WRITTEN TASK ▸ Starting at the line with "exposure_s: 1/1250" and going on through the line with "f_number: 1.8", reproduce each line in the records below exactly and nothing more.
:::
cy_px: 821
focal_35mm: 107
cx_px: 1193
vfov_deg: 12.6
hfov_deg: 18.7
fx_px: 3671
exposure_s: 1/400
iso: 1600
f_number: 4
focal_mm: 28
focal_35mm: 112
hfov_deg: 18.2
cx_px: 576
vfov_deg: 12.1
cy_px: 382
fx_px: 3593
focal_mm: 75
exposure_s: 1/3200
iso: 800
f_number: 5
:::
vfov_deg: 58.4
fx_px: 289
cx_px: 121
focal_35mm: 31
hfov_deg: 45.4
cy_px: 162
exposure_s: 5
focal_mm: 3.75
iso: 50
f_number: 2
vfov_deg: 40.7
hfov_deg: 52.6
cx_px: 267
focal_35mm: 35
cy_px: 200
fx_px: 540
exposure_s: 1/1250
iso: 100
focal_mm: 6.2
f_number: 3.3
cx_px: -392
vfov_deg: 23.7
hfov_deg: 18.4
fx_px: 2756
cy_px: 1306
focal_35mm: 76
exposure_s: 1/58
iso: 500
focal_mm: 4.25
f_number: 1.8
:::
RESPONSE AREA ▸
exposure_s: 1/1250
iso: 100
focal_mm: 6.2
f_number: 3.3
cx_px: -392
vfov_deg: 23.7
hfov_deg: 18.4
fx_px: 2756
cy_px: 1306
focal_35mm: 76
exposure_s: 1/58
iso: 500
focal_mm: 4.25
f_number: 1.8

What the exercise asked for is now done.